# What you will do:
Give the data below again, word for word.

================================

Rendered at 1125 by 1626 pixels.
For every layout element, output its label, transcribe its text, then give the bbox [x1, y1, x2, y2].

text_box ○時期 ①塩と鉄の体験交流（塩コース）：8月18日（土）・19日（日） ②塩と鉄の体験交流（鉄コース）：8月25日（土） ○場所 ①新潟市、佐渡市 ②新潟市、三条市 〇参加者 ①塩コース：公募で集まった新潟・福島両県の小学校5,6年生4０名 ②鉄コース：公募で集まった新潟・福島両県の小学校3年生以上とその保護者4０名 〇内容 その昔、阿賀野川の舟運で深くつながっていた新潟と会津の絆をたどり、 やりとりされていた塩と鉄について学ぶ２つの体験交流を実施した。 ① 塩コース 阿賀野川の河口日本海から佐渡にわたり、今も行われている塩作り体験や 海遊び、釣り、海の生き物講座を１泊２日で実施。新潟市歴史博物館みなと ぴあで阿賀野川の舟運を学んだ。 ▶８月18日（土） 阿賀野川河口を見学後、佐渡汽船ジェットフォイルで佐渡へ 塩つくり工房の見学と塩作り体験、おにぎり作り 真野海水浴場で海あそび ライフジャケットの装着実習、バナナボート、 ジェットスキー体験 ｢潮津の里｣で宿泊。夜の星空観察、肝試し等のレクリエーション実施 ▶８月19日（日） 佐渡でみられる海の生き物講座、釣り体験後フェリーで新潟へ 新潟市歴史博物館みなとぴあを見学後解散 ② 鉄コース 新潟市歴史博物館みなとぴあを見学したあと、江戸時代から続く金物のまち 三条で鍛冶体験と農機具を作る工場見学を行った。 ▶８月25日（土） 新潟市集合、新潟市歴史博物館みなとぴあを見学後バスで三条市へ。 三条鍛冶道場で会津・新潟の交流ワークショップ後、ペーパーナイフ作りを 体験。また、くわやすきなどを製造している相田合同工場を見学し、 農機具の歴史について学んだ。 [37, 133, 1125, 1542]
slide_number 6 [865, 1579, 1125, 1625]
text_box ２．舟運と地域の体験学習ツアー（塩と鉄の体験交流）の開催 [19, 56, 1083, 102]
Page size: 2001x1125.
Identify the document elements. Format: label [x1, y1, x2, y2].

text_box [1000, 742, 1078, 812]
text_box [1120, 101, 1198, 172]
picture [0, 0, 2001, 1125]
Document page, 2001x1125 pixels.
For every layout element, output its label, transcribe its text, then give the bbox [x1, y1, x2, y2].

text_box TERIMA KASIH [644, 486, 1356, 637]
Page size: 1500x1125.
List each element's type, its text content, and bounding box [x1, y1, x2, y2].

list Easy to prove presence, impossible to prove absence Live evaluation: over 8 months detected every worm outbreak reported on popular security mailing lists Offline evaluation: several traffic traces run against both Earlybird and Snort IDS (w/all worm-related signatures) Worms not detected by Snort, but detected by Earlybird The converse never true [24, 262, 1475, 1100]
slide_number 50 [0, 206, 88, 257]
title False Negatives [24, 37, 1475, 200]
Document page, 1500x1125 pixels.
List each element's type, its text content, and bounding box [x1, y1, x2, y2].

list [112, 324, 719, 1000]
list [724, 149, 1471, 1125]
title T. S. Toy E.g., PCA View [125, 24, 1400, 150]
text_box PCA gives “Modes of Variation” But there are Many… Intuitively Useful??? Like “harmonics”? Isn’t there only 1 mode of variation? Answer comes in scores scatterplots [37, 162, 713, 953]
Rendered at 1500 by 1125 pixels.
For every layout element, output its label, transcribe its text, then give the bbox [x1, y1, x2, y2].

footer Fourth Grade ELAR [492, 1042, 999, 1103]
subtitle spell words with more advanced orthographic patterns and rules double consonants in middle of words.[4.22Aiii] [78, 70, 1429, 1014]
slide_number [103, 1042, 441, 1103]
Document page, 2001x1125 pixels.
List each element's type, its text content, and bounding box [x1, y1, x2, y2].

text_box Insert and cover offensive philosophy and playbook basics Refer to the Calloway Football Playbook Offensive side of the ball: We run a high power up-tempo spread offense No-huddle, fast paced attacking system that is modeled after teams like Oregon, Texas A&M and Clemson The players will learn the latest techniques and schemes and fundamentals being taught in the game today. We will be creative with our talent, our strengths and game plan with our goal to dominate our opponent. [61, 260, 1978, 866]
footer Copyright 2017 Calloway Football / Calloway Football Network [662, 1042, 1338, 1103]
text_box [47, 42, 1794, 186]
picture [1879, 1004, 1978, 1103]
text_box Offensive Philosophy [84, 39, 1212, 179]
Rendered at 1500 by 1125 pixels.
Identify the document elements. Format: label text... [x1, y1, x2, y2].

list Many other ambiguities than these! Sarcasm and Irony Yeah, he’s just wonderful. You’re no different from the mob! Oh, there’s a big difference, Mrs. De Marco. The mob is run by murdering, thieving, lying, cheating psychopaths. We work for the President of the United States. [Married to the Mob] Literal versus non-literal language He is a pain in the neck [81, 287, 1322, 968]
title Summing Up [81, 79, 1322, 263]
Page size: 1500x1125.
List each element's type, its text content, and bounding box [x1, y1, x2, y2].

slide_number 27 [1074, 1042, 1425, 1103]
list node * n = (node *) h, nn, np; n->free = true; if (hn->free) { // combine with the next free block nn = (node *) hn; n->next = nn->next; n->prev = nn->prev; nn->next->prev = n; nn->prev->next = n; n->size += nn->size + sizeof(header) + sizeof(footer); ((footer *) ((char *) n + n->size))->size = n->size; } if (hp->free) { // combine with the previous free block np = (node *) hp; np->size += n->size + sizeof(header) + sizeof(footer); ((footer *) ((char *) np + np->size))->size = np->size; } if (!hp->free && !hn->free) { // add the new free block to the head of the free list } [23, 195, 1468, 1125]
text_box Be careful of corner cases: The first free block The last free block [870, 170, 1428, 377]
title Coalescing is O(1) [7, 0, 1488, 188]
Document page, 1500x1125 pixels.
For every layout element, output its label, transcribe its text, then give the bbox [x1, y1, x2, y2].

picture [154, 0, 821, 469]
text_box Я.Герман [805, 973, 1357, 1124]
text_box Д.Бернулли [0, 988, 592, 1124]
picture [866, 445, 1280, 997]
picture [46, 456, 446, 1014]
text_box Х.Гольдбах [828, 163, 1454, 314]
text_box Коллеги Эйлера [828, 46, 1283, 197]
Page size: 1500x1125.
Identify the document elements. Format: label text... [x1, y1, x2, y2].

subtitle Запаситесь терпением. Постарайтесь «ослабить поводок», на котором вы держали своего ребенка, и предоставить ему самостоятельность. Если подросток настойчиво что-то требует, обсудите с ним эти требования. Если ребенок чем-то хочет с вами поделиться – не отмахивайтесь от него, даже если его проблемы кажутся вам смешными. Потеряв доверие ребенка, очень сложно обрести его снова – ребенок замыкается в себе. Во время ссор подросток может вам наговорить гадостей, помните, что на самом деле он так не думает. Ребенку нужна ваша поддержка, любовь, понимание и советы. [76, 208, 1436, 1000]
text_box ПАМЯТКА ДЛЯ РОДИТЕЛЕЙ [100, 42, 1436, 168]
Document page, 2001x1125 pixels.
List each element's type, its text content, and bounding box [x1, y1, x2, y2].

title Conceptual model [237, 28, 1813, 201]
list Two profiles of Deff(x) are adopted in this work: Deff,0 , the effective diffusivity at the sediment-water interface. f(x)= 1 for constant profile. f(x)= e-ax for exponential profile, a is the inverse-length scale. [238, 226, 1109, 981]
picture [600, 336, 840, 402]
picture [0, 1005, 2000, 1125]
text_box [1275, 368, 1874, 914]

================================

# Response to this task:
Rendered at 1125 by 1626 pixels.
For every layout element, output its label, transcribe its text, then give the bbox [x1, y1, x2, y2].

text_box ○時期 ①塩と鉄の体験交流（塩コース）：8月18日（土）・19日（日） ②塩と鉄の体験交流（鉄コース）：8月25日（土） ○場所 ①新潟市、佐渡市 ②新潟市、三条市 〇参加者 ①塩コース：公募で集まった新潟・福島両県の小学校5,6年生4０名 ②鉄コース：公募で集まった新潟・福島両県の小学校3年生以上とその保護者4０名 〇内容 その昔、阿賀野川の舟運で深くつながっていた新潟と会津の絆をたどり、 やりとりされていた塩と鉄について学ぶ２つの体験交流を実施した。 ① 塩コース 阿賀野川の河口日本海から佐渡にわたり、今も行われている塩作り体験や 海遊び、釣り、海の生き物講座を１泊２日で実施。新潟市歴史博物館みなと ぴあで阿賀野川の舟運を学んだ。 ▶８月18日（土） 阿賀野川河口を見学後、佐渡汽船ジェットフォイルで佐渡へ 塩つくり工房の見学と塩作り体験、おにぎり作り 真野海水浴場で海あそび ライフジャケットの装着実習、バナナボート、 ジェットスキー体験 ｢潮津の里｣で宿泊。夜の星空観察、肝試し等のレクリエーション実施 ▶８月19日（日） 佐渡でみられる海の生き物講座、釣り体験後フェリーで新潟へ 新潟市歴史博物館みなとぴあを見学後解散 ② 鉄コース 新潟市歴史博物館みなとぴあを見学したあと、江戸時代から続く金物のまち 三条で鍛冶体験と農機具を作る工場見学を行った。 ▶８月25日（土） 新潟市集合、新潟市歴史博物館みなとぴあを見学後バスで三条市へ。 三条鍛冶道場で会津・新潟の交流ワークショップ後、ペーパーナイフ作りを 体験。また、くわやすきなどを製造している相田合同工場を見学し、 農機具の歴史について学んだ。 [37, 133, 1125, 1542]
slide_number 6 [865, 1579, 1125, 1625]
text_box ２．舟運と地域の体験学習ツアー（塩と鉄の体験交流）の開催 [19, 56, 1083, 102]
Page size: 2001x1125.
Identify the document elements. Format: label [x1, y1, x2, y2].

text_box [1000, 742, 1078, 812]
text_box [1120, 101, 1198, 172]
picture [0, 0, 2001, 1125]
Document page, 2001x1125 pixels.
For every layout element, output its label, transcribe its text, then give the bbox [x1, y1, x2, y2].

text_box TERIMA KASIH [644, 486, 1356, 637]
Page size: 1500x1125.
List each element's type, its text content, and bounding box [x1, y1, x2, y2].

list Easy to prove presence, impossible to prove absence Live evaluation: over 8 months detected every worm outbreak reported on popular security mailing lists Offline evaluation: several traffic traces run against both Earlybird and Snort IDS (w/all worm-related signatures) Worms not detected by Snort, but detected by Earlybird The converse never true [24, 262, 1475, 1100]
slide_number 50 [0, 206, 88, 257]
title False Negatives [24, 37, 1475, 200]
Document page, 1500x1125 pixels.
List each element's type, its text content, and bounding box [x1, y1, x2, y2].

list [112, 324, 719, 1000]
list [724, 149, 1471, 1125]
title T. S. Toy E.g., PCA View [125, 24, 1400, 150]
text_box PCA gives “Modes of Variation” But there are Many… Intuitively Useful??? Like “harmonics”? Isn’t there only 1 mode of variation? Answer comes in scores scatterplots [37, 162, 713, 953]
Rendered at 1500 by 1125 pixels.
For every layout element, output its label, transcribe its text, then give the bbox [x1, y1, x2, y2].

footer Fourth Grade ELAR [492, 1042, 999, 1103]
subtitle spell words with more advanced orthographic patterns and rules double consonants in middle of words.[4.22Aiii] [78, 70, 1429, 1014]
slide_number [103, 1042, 441, 1103]
Document page, 2001x1125 pixels.
List each element's type, its text content, and bounding box [x1, y1, x2, y2].

text_box Insert and cover offensive philosophy and playbook basics Refer to the Calloway Football Playbook Offensive side of the ball: We run a high power up-tempo spread offense No-huddle, fast paced attacking system that is modeled after teams like Oregon, Texas A&M and Clemson The players will learn the latest techniques and schemes and fundamentals being taught in the game today. We will be creative with our talent, our strengths and game plan with our goal to dominate our opponent. [61, 260, 1978, 866]
footer Copyright 2017 Calloway Football / Calloway Football Network [662, 1042, 1338, 1103]
text_box [47, 42, 1794, 186]
picture [1879, 1004, 1978, 1103]
text_box Offensive Philosophy [84, 39, 1212, 179]
Rendered at 1500 by 1125 pixels.
Identify the document elements. Format: label text... [x1, y1, x2, y2].

list Many other ambiguities than these! Sarcasm and Irony Yeah, he’s just wonderful. You’re no different from the mob! Oh, there’s a big difference, Mrs. De Marco. The mob is run by murdering, thieving, lying, cheating psychopaths. We work for the President of the United States. [Married to the Mob] Literal versus non-literal language He is a pain in the neck [81, 287, 1322, 968]
title Summing Up [81, 79, 1322, 263]
Page size: 1500x1125.
List each element's type, its text content, and bounding box [x1, y1, x2, y2].

slide_number 27 [1074, 1042, 1425, 1103]
list node * n = (node *) h, nn, np; n->free = true; if (hn->free) { // combine with the next free block nn = (node *) hn; n->next = nn->next; n->prev = nn->prev; nn->next->prev = n; nn->prev->next = n; n->size += nn->size + sizeof(header) + sizeof(footer); ((footer *) ((char *) n + n->size))->size = n->size; } if (hp->free) { // combine with the previous free block np = (node *) hp; np->size += n->size + sizeof(header) + sizeof(footer); ((footer *) ((char *) np + np->size))->size = np->size; } if (!hp->free && !hn->free) { // add the new free block to the head of the free list } [23, 195, 1468, 1125]
text_box Be careful of corner cases: The first free block The last free block [870, 170, 1428, 377]
title Coalescing is O(1) [7, 0, 1488, 188]
Document page, 1500x1125 pixels.
For every layout element, output its label, transcribe its text, then give the bbox [x1, y1, x2, y2].

picture [154, 0, 821, 469]
text_box Я.Герман [805, 973, 1357, 1124]
text_box Д.Бернулли [0, 988, 592, 1124]
picture [866, 445, 1280, 997]
picture [46, 456, 446, 1014]
text_box Х.Гольдбах [828, 163, 1454, 314]
text_box Коллеги Эйлера [828, 46, 1283, 197]
Page size: 1500x1125.
Identify the document elements. Format: label text... [x1, y1, x2, y2].

subtitle Запаситесь терпением. Постарайтесь «ослабить поводок», на котором вы держали своего ребенка, и предоставить ему самостоятельность. Если подросток настойчиво что-то требует, обсудите с ним эти требования. Если ребенок чем-то хочет с вами поделиться – не отмахивайтесь от него, даже если его проблемы кажутся вам смешными. Потеряв доверие ребенка, очень сложно обрести его снова – ребенок замыкается в себе. Во время ссор подросток может вам наговорить гадостей, помните, что на самом деле он так не думает. Ребенку нужна ваша поддержка, любовь, понимание и советы. [76, 208, 1436, 1000]
text_box ПАМЯТКА ДЛЯ РОДИТЕЛЕЙ [100, 42, 1436, 168]
Document page, 2001x1125 pixels.
List each element's type, its text content, and bounding box [x1, y1, x2, y2].

title Conceptual model [237, 28, 1813, 201]
list Two profiles of Deff(x) are adopted in this work: Deff,0 , the effective diffusivity at the sediment-water interface. f(x)= 1 for constant profile. f(x)= e-ax for exponential profile, a is the inverse-length scale. [238, 226, 1109, 981]
picture [600, 336, 840, 402]
picture [0, 1005, 2000, 1125]
text_box [1275, 368, 1874, 914]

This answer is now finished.